Les participants s’entraînent à lire en patois, sous l’œil bienveillant de leur professeur Jean Dénervaud (en bout de table), avec l’autrice
Ana Cardinaux-Pires à sa droite. | É. Dottrens
20 heures tapantes ce jeudi soir à Porsel lorsque Jean Dénervaud, ouvrant son livre de contes fribourgeois en patois, salue la tablée. Ce soir, ils vont, les uns après les autres, lire quelques extraits. D’abord en langue originale, pour ensuite traduire en français phrase par phrase. Un exercice auquel ils s’attellent avec entrain et entraide. Et s’ils sont là, c’est par amour de cette langue, et leur envie de la préserver.
Car le patois n’est plus monnaie courante dans le quotidien des Fribourgeois. Comme de nombreuses langues vernaculaires, il est même en grave danger de disparition. Si peu de chiffres existent pour connaître ses derniers locuteurs, leur distribution géographique ou leur âge, il reste que parmi le groupe présent ce soir-là, on se fait du souci pour la relève.

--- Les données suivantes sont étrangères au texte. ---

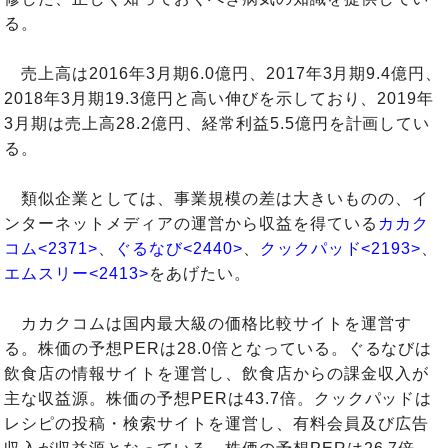
る。
売上高は2016年3月期6.0億円、2017年3月期9.4億円、
2018年3月期19.3億円と高い伸びを示しており、2019年
3月期は売上高28.2億円、経常利益5.5億円を計画してい
る。
類似企業としては、事業規模の差は大きいものの、イ
ンターネットメディアの運営から収益を得ている
カカク
コム<2371>
、
ぐるなび<2440>
、
クックパッド<2193>
、
エムスリー<2413>
をあげたい。
カカクコムは国内最大級の価格比較サイトを運営す
る。株価の予想PERは28.0倍となっている。ぐるなびは
飲食店の情報サイトを運営し、飲食店からの課金収入が
主な収益源。株価の予想PERは43.7倍。クックパッドは
レシピの投稿・検索サイトを運営し、有料会員及び広告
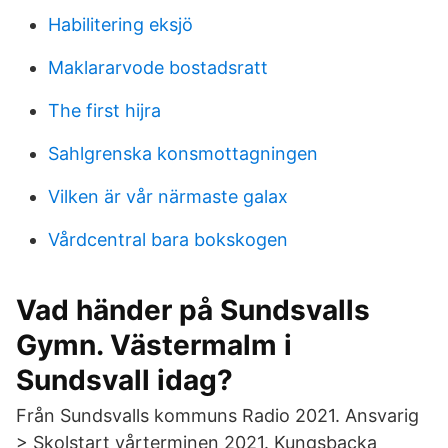
Habilitering eksjö
Maklararvode bostadsratt
The first hijra
Sahlgrenska konsmottagningen
Vilken är vår närmaste galax
Vårdcentral bara bokskogen
Vad händer på Sundsvalls
Gymn. Västermalm i
Sundsvall idag?
Från Sundsvalls kommuns Radio 2021. Ansvarig
> Skolstart vårterminen 2021. Kungsbacka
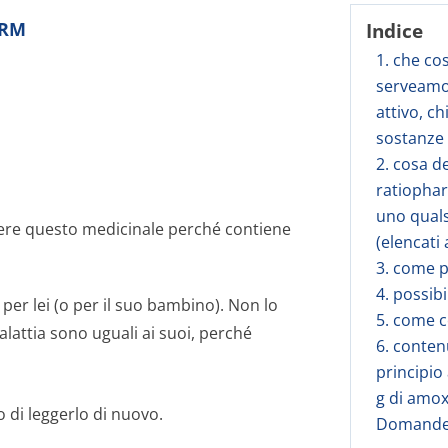
ARM
Indice
1. che co
serveamox
attivo, c
sostanze 
2. cosa d
ratiopharm
uno quals
ere questo medicinale perché contiene
(elencati 
3. come p
4. possibi
per lei (o per il suo bambino). Non lo
5. come c
alattia sono uguali ai suoi, perché
6. conten
principio
g di amoxi
 di leggerlo di nuovo.
Domande 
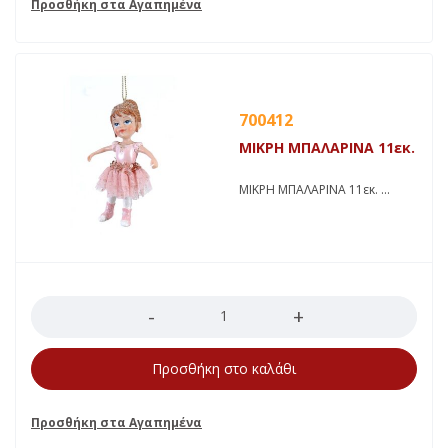
700412
ΜΙΚΡΗ ΜΠΑΛΑΡΙΝΑ 11εκ.
ΜΙΚΡΗ ΜΠΑΛΑΡΙΝΑ 11εκ.
Ποσότητα
Προσθήκη στο καλάθι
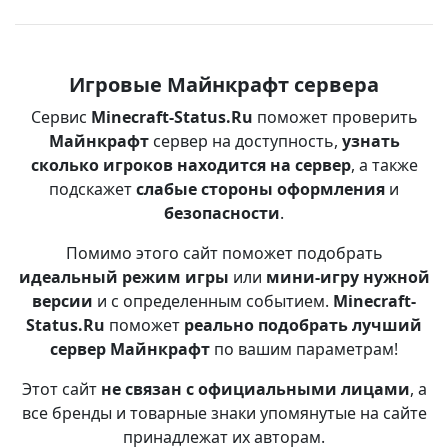
Игровые Майнкрафт сервера
Сервис
Minecraft-Status.Ru
поможет проверить
Майнкрафт
сервер на доступность,
узнать
сколько игроков находится на сервер
, а также
подскажет
слабые стороны оформления
и
безопасности
.
Помимо этого сайт поможет подобрать
идеальный режим игры
или
мини-игру нужной
версии
и с определенным событием.
Minecraft-
Status.Ru
поможет
реально подобрать лучший
сервер Майнкрафт
по вашим параметрам!
Этот сайт
не связан с официальными лицами
, а
все бренды и товарные знаки упомянутые на сайте
принадлежат их авторам.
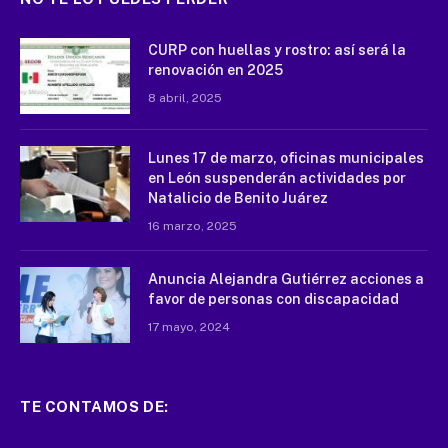
CURP con huellas y rostro: así será la
renovación en 2025
8 abril, 2025
Lunes 17 de marzo, oficinas municipales
en León suspenderán actividades por
Natalicio de Benito Juárez
16 marzo, 2025
Anuncia Alejandra Gutiérrez acciones a
favor de personas con discapacidad
17 mayo, 2024
TE CONTAMOS DE:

«Il y a eu quelques jeunes, au début, mais ils n’ont pas fait long feu», se souvient Jean Dénervaud. «La langue se perd, parce que les anciens disparaissent! Ma génération l’a beaucoup entendue, sans jamais bien la parler. C’était un peu ringard, mais il y a un regain d’intérêt depuis que les gens se sont rendu compte qu’il serait vraiment dommage de la perdre.»
«Un kalindrê» bien chargé
Autrice d’un livre jeunesse (voir encadré), l’écrivaine Ana Cardinaux-Pires était aux manettes de cet atelier de patois. «C’était une demande de la population. Ils voulaient se mettre au défi de transmettre leur langue.» Si les plus jeunes ne viennent plus aux cours, les plus anciens sont fiers de continuer à lire et à partager ce dialecte.
Une initiative chapeautée par la Société cantonale des patoisants fribourgeois, elle-même divisée en quatre amicales régionales. Celle de la Veveyse, surnommée «Lè Takounè», «les tussilages» en français, propose aussi des cours pour les élèves intéressés au cycle d’orientation. «Beaucoup des élèves présents ont fait d’énormes progrès depuis le début, il y a deux ans!», se réjouit Jean Dénervaud.
Parmi les autres activités proposées par l’amicale, il y a également la comédie «Tyè por on patyè?» qui tournera aux quatre coins du canton durant le mois de mars. Des verts pâturages de la Veveyse aux feux de la rampe, le patois semble bien parti pour se tailler une place de choix sur la scène régionale.

«Puédè-vo m’idji a rètrovâ le tsemin dè ma méjon, chôpyé?», demande Lobo, un petit husky perdu dans les alentours de Porsel, qui cherche à retrouver sa maison. Publié en octobre passé, «Lobo, le petit husky et la forêt magique» est un livre bilingue pour enfants, rédigé par Ana Cardinaux-Pires. Une première publication de la Société cantonale des patoisants fribourgeois, fondée en 1960. Véritable travail de groupe, le livret a également bénéficié de la participation de l’illustratrice Déborah Maradan, d’Anne-Marie Balma pour la traduction, et de la voix de Pascal Ducret pour la version audio.
"La langue se perd, parce que les anciens disparaissent!"